Workplace harassment is an all too common phrase in the New York City business community, and our local newspapers provide constant reminders that a harassment lawsuit can have a devastating financial impact on an employer's business. In an effort to avoid such liability, many New York City employers have implemented anti-harassment policies that contain reporting procedures for employees to utilize if they believe they have been subject to unwelcome conduct. When forced to defend workplace harassment claims, traditionally, New York City employers have relied on such policies to argue that the aggrieved employee failed to use the reporting procedures to lodge a harassment complaint and, therefore, the company should not be held responsible.

This defense, commonly known as the "Faragher/Ellerth defense," allows an employer to escape liability for harassment that did not result in a tangible employment action (such as discharge or demotion), if the employer can show that: (1) it took reasonable steps to prevent or promptly correct the alleged harassment; and (2) the employee unreasonably failed to take advantage of any preventative opportunities provided by the employer. Thus, for example, if an employer maintains an anti-harassment policy that includes procedures to report workplace harassment, and an employee fails to report that a supervisor was making unwelcome sexual advances towards him/her, the company is generally not liable to the employee for the supervisor's harassment.

Accordingly, many New York City employers felt confident that once they had reporting procedures in place, they could walk the workplace harassment tightrope without fear of injury, as their policies provided a sufficient safety net. However, as a result of Zakrzewska v. The New School, 2009 U.S.Dist. Lexis 5183 (S.D.N.Y. January 26, 2009), there is a hole in the safety net.
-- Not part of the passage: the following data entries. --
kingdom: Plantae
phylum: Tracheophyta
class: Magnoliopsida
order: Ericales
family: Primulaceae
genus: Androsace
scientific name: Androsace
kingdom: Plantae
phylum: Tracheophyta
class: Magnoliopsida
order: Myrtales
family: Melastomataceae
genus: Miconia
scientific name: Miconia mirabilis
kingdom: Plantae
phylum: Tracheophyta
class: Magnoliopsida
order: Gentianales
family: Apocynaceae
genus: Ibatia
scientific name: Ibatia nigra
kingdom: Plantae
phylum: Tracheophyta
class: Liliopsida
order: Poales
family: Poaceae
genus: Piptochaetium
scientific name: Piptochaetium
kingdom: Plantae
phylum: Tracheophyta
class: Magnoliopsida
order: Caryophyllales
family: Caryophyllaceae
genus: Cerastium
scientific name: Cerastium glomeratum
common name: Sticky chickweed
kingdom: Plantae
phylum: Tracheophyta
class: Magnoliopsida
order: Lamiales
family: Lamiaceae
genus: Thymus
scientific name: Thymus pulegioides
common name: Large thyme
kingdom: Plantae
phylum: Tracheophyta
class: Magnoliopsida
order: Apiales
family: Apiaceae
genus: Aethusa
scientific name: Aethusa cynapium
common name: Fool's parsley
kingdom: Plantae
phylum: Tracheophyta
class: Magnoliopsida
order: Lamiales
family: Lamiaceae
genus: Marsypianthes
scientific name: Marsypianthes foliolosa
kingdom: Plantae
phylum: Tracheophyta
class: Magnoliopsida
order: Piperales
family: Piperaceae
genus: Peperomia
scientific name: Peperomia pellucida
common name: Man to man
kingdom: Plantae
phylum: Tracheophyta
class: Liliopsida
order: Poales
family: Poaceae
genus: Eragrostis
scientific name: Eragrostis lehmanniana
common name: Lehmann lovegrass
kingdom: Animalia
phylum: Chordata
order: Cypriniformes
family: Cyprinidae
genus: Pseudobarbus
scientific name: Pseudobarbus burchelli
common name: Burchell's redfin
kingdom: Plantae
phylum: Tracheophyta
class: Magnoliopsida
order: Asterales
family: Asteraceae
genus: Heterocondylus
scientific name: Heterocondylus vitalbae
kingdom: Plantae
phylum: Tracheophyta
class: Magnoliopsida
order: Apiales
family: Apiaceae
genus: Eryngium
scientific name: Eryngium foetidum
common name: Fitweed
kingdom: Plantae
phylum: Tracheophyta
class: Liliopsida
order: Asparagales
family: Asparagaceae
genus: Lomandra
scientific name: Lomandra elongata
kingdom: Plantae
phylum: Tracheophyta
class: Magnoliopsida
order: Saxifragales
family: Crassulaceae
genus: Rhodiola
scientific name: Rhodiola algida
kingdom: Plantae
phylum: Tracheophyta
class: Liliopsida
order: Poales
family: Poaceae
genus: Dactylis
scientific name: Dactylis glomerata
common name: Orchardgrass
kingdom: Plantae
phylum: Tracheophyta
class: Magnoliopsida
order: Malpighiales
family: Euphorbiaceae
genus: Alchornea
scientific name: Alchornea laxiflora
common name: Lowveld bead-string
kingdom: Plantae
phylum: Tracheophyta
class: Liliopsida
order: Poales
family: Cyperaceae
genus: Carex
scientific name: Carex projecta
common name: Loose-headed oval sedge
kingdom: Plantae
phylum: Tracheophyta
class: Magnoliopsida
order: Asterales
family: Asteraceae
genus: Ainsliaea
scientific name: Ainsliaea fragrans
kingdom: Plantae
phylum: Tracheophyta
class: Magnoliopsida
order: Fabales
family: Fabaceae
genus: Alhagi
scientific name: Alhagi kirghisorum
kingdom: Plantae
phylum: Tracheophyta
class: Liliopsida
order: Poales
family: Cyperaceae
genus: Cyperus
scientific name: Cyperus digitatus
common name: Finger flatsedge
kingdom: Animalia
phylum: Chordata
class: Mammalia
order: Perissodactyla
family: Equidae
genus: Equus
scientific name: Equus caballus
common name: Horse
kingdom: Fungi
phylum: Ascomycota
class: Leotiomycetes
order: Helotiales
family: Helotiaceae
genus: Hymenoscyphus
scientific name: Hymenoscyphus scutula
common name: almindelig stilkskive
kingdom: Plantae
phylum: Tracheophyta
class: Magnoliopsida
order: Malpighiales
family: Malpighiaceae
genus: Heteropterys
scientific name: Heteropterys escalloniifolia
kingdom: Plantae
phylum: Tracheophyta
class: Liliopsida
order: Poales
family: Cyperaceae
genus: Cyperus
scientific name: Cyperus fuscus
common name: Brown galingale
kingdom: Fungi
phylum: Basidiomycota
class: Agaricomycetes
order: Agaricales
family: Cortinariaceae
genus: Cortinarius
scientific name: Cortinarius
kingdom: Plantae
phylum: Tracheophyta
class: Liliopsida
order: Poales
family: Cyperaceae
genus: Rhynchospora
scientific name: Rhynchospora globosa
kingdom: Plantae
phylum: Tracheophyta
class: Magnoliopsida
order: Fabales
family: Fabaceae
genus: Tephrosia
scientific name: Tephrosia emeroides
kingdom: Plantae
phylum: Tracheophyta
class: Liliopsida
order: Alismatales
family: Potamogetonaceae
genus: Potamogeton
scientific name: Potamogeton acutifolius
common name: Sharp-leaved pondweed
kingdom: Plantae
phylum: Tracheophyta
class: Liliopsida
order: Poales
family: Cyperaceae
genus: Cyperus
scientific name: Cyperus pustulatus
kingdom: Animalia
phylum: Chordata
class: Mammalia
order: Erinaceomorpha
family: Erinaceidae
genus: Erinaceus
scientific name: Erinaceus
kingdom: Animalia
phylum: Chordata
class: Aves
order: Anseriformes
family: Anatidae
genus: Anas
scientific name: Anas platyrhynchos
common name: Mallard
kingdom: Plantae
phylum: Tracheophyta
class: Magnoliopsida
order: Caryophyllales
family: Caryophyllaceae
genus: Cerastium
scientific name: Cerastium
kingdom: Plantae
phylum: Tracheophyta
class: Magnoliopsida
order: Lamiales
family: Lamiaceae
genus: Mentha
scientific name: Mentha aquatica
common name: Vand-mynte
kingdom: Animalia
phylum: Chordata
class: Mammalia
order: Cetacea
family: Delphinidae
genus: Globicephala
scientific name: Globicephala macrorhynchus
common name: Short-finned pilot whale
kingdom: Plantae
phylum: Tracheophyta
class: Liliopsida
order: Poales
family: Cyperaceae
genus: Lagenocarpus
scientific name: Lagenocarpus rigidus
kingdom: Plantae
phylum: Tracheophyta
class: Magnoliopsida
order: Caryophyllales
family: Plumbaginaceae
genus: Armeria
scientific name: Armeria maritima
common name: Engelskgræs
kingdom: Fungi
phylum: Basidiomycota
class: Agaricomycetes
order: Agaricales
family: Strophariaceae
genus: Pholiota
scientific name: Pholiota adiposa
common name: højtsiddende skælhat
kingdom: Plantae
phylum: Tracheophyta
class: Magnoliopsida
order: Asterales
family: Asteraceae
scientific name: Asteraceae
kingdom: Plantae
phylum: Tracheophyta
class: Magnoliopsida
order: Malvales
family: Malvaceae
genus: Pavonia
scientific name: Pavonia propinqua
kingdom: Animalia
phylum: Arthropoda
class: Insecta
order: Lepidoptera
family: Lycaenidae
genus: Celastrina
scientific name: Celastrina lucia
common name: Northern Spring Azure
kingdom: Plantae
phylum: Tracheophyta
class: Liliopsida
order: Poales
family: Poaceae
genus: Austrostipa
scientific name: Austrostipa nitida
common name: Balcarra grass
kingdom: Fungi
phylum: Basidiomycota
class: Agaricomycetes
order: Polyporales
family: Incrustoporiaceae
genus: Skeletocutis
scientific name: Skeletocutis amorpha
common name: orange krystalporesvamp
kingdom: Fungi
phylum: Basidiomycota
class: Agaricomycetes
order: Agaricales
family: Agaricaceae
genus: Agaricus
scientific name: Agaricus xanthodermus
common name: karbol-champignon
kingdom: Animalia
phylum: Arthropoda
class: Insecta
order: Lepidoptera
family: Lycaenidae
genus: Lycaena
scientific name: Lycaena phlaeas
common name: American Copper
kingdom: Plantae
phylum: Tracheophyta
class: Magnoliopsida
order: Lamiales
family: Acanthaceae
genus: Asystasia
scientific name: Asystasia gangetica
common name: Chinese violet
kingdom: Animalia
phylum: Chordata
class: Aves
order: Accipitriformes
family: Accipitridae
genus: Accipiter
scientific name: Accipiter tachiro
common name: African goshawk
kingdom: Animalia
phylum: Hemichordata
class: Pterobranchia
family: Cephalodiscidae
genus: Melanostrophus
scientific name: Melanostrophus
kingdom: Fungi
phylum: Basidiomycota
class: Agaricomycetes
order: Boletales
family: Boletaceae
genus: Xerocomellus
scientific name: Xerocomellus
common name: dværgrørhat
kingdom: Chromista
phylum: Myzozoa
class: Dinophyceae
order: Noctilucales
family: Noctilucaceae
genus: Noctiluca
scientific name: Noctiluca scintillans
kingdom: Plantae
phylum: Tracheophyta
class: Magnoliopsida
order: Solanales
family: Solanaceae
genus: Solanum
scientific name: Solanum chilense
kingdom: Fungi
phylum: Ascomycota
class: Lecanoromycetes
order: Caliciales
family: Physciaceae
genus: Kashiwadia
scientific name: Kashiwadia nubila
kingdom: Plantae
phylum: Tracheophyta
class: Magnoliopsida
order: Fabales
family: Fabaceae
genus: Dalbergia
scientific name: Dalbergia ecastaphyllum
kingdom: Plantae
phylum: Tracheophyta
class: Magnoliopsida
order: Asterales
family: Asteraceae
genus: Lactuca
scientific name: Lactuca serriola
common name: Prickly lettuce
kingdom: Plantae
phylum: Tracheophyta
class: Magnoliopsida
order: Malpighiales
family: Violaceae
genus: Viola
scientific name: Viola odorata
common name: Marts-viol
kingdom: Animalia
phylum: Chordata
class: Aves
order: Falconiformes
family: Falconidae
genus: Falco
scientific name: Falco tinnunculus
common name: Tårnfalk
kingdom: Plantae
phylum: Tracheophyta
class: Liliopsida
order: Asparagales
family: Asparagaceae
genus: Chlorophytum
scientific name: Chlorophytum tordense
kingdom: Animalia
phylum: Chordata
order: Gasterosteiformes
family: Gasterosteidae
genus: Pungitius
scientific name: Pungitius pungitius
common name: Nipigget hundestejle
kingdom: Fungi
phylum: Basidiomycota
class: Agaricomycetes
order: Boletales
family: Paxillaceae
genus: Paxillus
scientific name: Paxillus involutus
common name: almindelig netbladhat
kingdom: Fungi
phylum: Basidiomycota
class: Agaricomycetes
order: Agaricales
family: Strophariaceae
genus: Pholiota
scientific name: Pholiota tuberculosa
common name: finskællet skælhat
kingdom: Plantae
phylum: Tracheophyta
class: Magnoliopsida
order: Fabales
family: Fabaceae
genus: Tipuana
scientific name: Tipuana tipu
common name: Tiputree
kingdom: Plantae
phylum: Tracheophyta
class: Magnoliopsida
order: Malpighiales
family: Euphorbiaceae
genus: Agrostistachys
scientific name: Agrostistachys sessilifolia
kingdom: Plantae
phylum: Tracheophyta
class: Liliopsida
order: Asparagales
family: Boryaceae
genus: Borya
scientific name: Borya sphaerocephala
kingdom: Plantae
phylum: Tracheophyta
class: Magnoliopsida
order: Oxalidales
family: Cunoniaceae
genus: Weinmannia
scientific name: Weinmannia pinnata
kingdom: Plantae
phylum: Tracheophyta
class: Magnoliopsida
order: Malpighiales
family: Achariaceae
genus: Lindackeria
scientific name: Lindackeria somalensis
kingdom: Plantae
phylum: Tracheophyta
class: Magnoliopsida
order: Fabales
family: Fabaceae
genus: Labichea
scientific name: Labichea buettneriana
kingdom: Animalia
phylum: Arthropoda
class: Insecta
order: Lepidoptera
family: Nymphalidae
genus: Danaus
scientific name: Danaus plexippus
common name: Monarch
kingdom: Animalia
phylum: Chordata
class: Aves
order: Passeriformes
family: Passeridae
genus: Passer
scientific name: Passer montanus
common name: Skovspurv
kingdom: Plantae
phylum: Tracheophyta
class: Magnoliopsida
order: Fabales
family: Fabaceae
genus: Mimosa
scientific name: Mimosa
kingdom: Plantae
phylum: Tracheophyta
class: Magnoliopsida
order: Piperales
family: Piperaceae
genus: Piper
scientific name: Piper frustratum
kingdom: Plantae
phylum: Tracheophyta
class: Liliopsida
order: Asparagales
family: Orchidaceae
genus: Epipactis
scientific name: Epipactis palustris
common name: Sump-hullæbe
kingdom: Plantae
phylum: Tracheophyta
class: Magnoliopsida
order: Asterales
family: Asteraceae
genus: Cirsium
In Zakrzewska, the United States District Court for the Southern District of New York eliminated the Faragher/Ellerth defense for supervisor harassment claims brought under the NewYork City Human Rights Law ("NYCHRL"), an employment statute that covers New York City employers. Specifically, the Court held that the Faragher/Ellerth defense does not apply to NYCHRL claims where it is alleged that a supervisor engaged in workplace harassment,"even where the employer has exercised reasonable care to prevent and correct any discriminatory actions and even where the aggrieved employee unreasonably has failed to take advantage of employer-offered corrective opportunities." Thus, when confronted with a claim of supervisor harassment under the NYCHRL, a New York City employer can be held liable for the harassment, even if there was no tangible employment action and the employee failed to report the harassment.

The message of Zakrzewska is clear – New York City employers must increase their efforts to monitor and prevent workplace harassment. Indeed, New York City companies should conduct mandatory harassment training for all supervisory personnel, with particular emphasis on how to identify unwelcome conduct in the workplace. To the extent you do not have training programs in place, you should contact your labor and employment counsel immediately to create a training program for your business.